### EXERCISE PASSAGE
__________________________________________________
The Fourth Circuit on Equitable Relief and Varity v. Howe
Here is a neat post about a decision last week out of the Fourth Circuit concerning when equitable relief can be pursued by a plan participant. Supreme Court precedent already narrowly cabins that type of a claim, and the Fourth Circuit enforced that approach in the case before it, in which the participant tried to use the equitable relief provisions of ERISA to launch a full assault on the overall claims processing approach of the administrator, rather than being limited to simply seeking the benefits that were denied to her on her particular claim for benefits. As the post describes the issue before the court, and the outcome:
"Varity v. Howe (U.S. 1996), permits individual participants to sue fiduciaries under 502(a)(3) for breaching their fiduciary duties by failing to inform participants, or misleading them, about important changes in the plan. However, there is language in Varity which suggests that such equitable relief under the 502(a)(3) "catch-all provision" is only available if a participant does not have an adequate remedy under one of the more specific provisions under 502(a). . . [T]he Fourth Circuit [followed] this language in Varity when it found that since the plaintiff had an adequate claim for denial of benefits under 502(a)(1)(B), [the plaintiff’s claim for equitable relief ] under 502(a)(3) . . .was not appropriate. "
__________________________________________________
### MATERIAL SUPPLIED
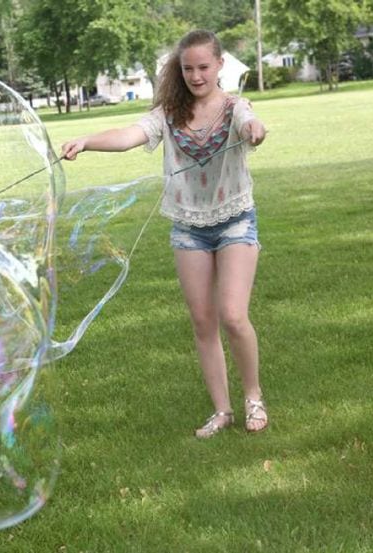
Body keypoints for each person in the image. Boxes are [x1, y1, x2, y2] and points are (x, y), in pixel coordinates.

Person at [61, 29, 268, 437]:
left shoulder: (234, 106)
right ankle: (222, 411)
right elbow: (126, 137)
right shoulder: (168, 112)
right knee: (202, 322)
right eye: (188, 68)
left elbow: (249, 123)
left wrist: (254, 129)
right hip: (188, 227)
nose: (196, 75)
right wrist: (86, 141)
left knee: (232, 314)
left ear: (220, 65)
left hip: (235, 220)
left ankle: (253, 397)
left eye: (204, 67)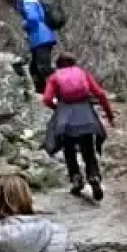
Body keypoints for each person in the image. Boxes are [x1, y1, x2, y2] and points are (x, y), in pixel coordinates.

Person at [41, 53, 115, 201]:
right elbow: (100, 93)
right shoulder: (83, 73)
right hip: (85, 114)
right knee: (88, 149)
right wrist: (110, 115)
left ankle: (76, 177)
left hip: (66, 117)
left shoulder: (55, 77)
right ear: (74, 62)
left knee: (68, 149)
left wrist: (57, 107)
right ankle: (93, 175)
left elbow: (47, 99)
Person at [8, 0, 59, 92]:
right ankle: (43, 90)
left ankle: (58, 90)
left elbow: (33, 18)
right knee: (34, 68)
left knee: (43, 67)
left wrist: (26, 24)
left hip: (40, 38)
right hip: (41, 37)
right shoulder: (31, 1)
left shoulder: (28, 1)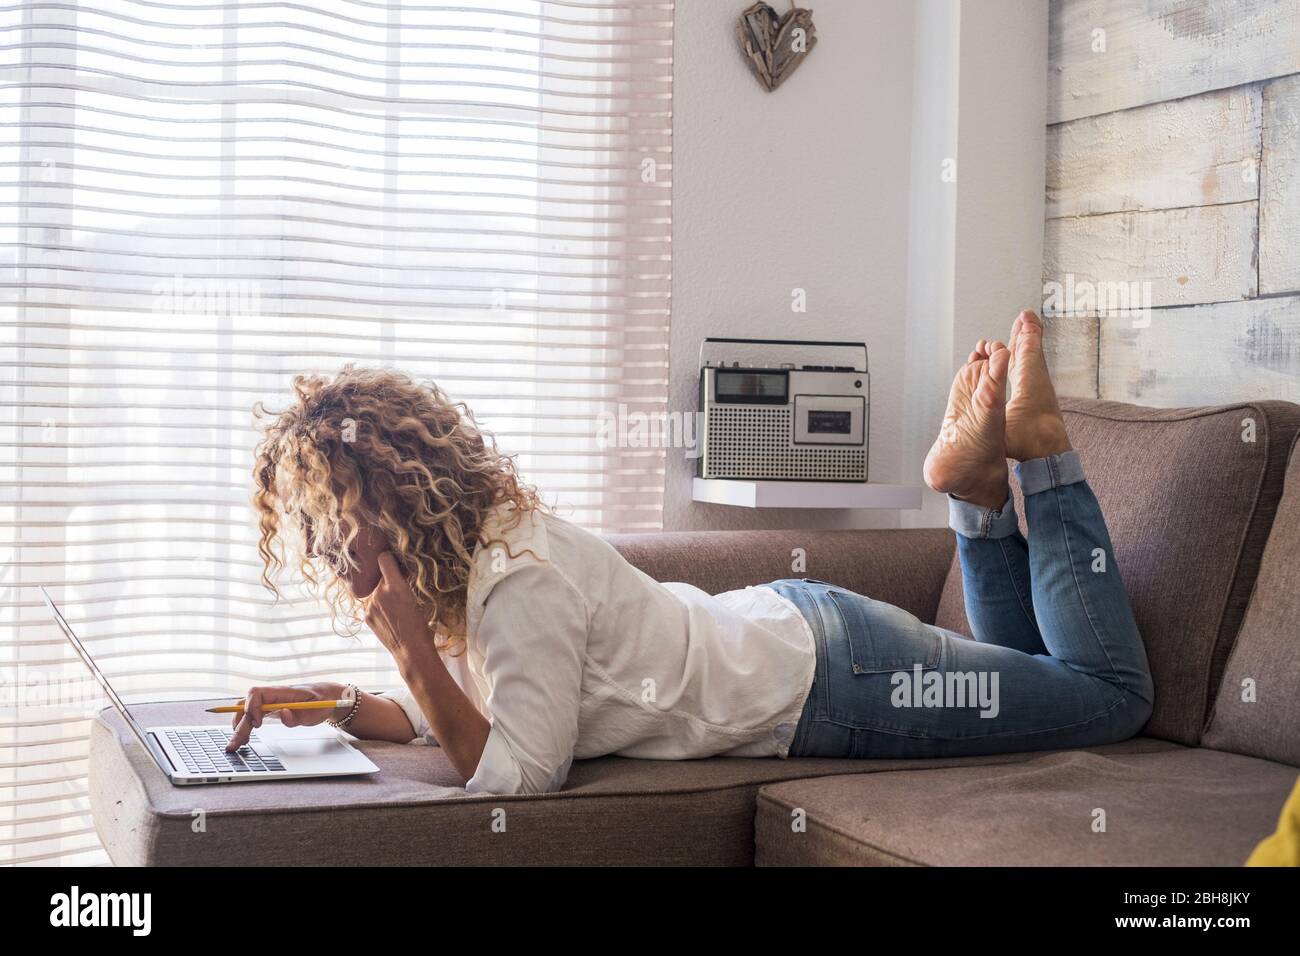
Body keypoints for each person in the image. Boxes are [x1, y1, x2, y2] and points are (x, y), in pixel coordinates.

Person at [228, 309, 1154, 795]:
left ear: (396, 505)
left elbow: (518, 772)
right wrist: (328, 706)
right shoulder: (481, 563)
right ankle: (981, 495)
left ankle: (1042, 460)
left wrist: (408, 652)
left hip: (837, 686)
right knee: (1034, 672)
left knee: (1111, 700)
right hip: (810, 643)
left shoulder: (515, 585)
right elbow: (450, 717)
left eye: (332, 523)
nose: (325, 552)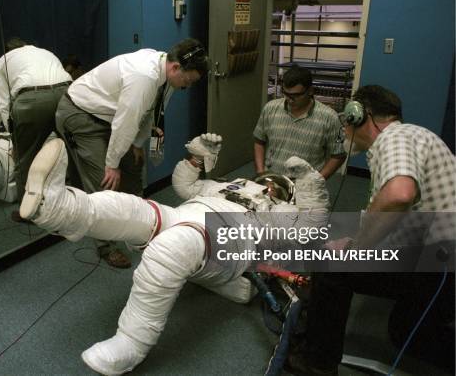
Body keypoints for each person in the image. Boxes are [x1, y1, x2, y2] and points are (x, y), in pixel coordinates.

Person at [17, 131, 331, 375]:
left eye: (278, 188)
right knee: (133, 209)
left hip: (228, 242)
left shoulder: (278, 213)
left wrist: (312, 186)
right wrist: (196, 160)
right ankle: (57, 209)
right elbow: (184, 186)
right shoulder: (223, 186)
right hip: (183, 217)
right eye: (268, 182)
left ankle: (130, 343)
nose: (269, 187)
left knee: (171, 248)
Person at [286, 85, 456, 376]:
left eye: (347, 118)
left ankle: (317, 364)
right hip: (439, 262)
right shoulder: (414, 137)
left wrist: (354, 249)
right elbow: (393, 214)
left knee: (330, 267)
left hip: (440, 265)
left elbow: (399, 194)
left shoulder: (395, 137)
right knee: (406, 333)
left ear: (358, 115)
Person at [55, 38, 209, 267]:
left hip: (110, 117)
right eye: (187, 80)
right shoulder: (144, 77)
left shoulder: (165, 71)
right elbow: (125, 123)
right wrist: (112, 164)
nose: (187, 86)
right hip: (81, 114)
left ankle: (139, 223)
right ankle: (106, 246)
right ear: (176, 67)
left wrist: (137, 144)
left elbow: (151, 110)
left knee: (134, 165)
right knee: (104, 181)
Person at [0, 37, 72, 218]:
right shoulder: (46, 52)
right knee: (72, 153)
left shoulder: (3, 61)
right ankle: (75, 204)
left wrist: (14, 139)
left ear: (7, 50)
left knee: (25, 159)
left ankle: (28, 212)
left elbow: (4, 103)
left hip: (32, 100)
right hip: (66, 94)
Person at [253, 65, 346, 179]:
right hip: (272, 180)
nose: (290, 99)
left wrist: (317, 181)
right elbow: (259, 141)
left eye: (296, 95)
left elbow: (338, 154)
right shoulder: (270, 108)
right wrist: (261, 173)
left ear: (310, 91)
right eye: (286, 94)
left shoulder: (329, 118)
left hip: (306, 186)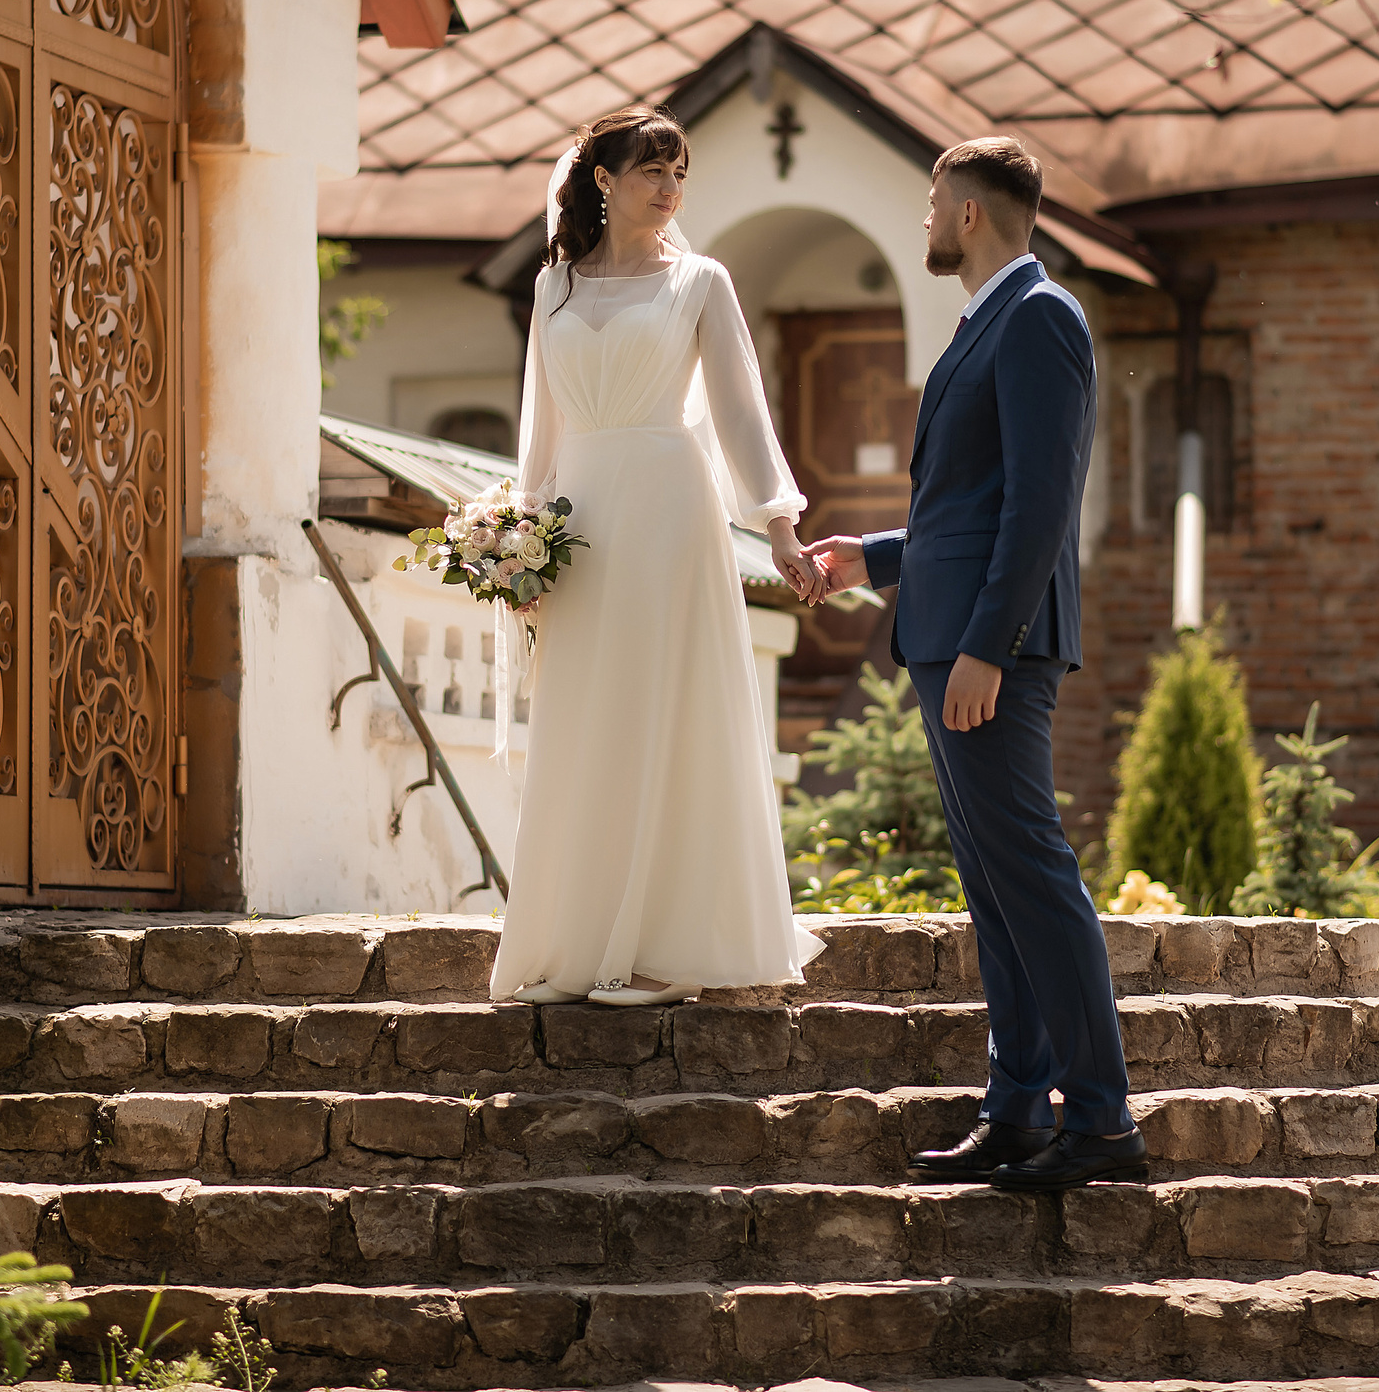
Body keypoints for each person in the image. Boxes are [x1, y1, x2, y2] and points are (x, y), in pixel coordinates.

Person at [807, 137, 1144, 1190]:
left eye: (932, 202)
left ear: (968, 214)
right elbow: (971, 508)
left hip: (988, 650)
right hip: (946, 635)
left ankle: (1101, 1121)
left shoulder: (1040, 315)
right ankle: (1016, 1109)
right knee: (998, 889)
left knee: (1033, 877)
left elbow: (1041, 506)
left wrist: (988, 648)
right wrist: (872, 557)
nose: (923, 219)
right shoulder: (987, 318)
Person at [486, 105, 829, 1010]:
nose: (671, 188)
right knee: (588, 721)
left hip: (673, 517)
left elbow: (741, 413)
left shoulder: (702, 282)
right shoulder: (553, 286)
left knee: (670, 714)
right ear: (603, 179)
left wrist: (780, 524)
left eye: (680, 173)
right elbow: (540, 429)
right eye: (652, 170)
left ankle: (671, 947)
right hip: (581, 521)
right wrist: (520, 546)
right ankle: (578, 943)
__________________________________________________
### WHAT NEEDS TO BE DONE
Carry on the passage about the Fourth Circuit's equitable relief decision and Varity v. Howe, starting right after its final quoted sentence.

### EXERCISE RESULT
I read cases like this as part of a general judicial sense that administration of the plan belongs in general in the hands of the administrators and fiduciaries of the plan, with courts to step in only on the narrowest possible grounds and in the most clearly appropriate circumstances, rather than have an employee benefits system in which the courts play a far more intrusive role in the day in and day out management and operation of plans.
The Fourth Circuit decision itself, Korotynska v. Metropolitan Life Insurance, is here.
Equitable Relief under Section 502(a)(3)
Last week, in Sereboff v. Mid Atlantic Medical Services, Inc., http://www.supremecourtus.gov/opinions/05pdf/05-260.pdf, the Supreme Court returned to the question of what particular relief sought by a fiduciary can properly be pursued under the equitable relief provisions of Section 502(a)(3)(B) of ERISA, which provides that:
A fiduciary may bring a civil action under ¬ß 502(a)(3) of ERISA "(A) to enjoin any act or practice which violates any provision of this subchapter or the terms of the plan, or (B) to obtain other appropriate equitable relief (i) to redress such violations or (ii) to enforce any provisions of this subchapter or the terms of the plan."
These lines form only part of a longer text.